Thursday, November 09, 2006

Latching onto Book, Film, the Road, and Obsession

I’VE been reading Jack Kerouac’s On the Road and I can’t seem to latch onto it. I was all set to like the book, which is my first venture into the intriguing Beat Generation (Kerouac, Ginsberg, Burroughs, McClure, and the like). But instead of being hooked, I find myself drifting every time I try to settle down to read it.



I don’t find Dean to be anything close to the intriguingly rebellious character that I think we’re supposed to idolize. I don’t really get Sal’s deal, either—and to think, we’re looking at everything through his point of view. All the other characters keep slipping my mind.


Maybe I’m just not at a point in my life where I feel like vicariously living a life on the road. But if the book truly spoke to me, would that even matter? Wouldn’t the writing draw me in?

I’m sure I’m just distracted with other stuff going on. All the times my mind wander while reading, they wander to the same places, to the same people. It’s beyond Kerouac’s writing, which I want to come around to appreciate eventually.


I’m going to finish the book; I bought it so might as well. Then I’ll read it again in the future, when scrapping for money, driving cross-country, and finding another girl to hit on become the all-consuming elements of my life.

As for now, my working class allowance merits little complaining considering the many struggling in poverty, public transportation remains as my way around the city, and as for girls…well…OK, the book got one out of three.

…………

THOUGH it was nice to see Martin Scorsese turn away from epic proportions (Gangs of New York, The Aviator) to latch back onto the raw street stuff of his earlier years with his latest, The Departed, the best film I watched this sem break was Christopher Nolan’s The Prestige.

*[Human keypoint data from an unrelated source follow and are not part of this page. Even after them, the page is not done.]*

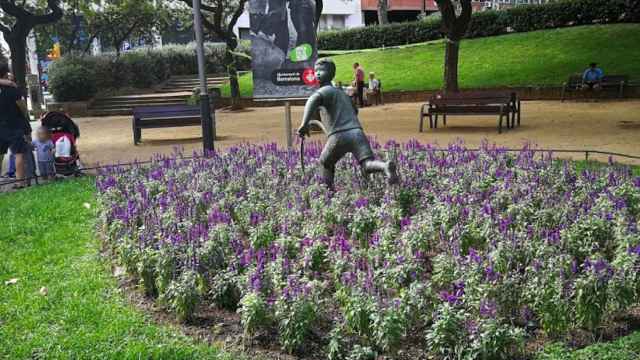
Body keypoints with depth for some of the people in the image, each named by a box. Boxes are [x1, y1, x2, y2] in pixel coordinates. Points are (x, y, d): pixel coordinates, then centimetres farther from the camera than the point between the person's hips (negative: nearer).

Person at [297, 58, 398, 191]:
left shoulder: (326, 90, 7)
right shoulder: (342, 93, 31)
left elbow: (313, 100, -18)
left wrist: (305, 123, -29)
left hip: (339, 136, -5)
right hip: (357, 132, 5)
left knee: (326, 163, 21)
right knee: (367, 164, -14)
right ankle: (385, 166, -44)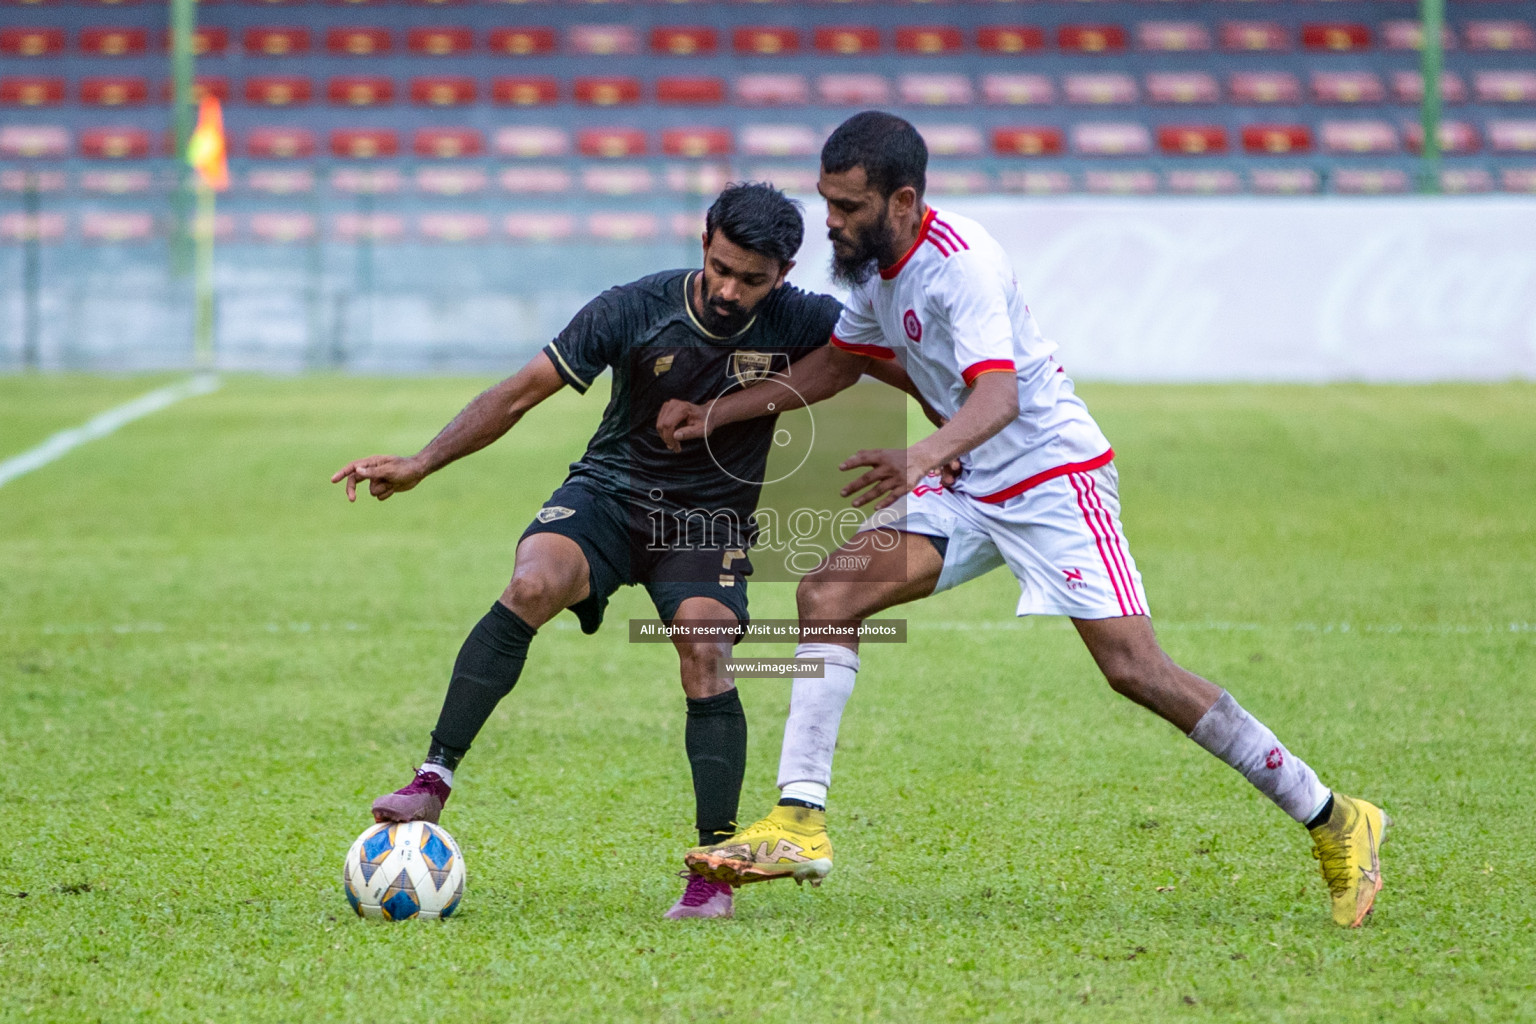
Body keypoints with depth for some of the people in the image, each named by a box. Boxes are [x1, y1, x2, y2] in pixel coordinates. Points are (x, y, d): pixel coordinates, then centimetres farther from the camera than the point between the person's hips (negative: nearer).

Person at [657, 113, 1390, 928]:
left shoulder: (960, 264, -22)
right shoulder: (875, 266, 6)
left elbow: (997, 397, -36)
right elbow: (836, 365, 24)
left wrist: (922, 459, -54)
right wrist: (715, 415, 18)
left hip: (1055, 476, -8)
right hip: (972, 493, 8)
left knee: (1135, 670, -14)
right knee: (828, 595, -9)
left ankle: (1334, 823, -4)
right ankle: (799, 823, -9)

I heard a lot of good things about the film before watching it. Nolan’s great filmmaker (Memento, Batman Begins), but I’m not one for period films. Scarlett Johansson was the main draw for me.


I was pleasantly surprised by how much I actually liked it. The look of the film was superb and everything, but it was undoubtedly a film driven by an intelligent script. As Christian Bale and Hugh Jackman were locked in a deathly intense rivalry, we latched onto the dark depths of an obsession with greatness.


The Prestige is a definite must-see this year.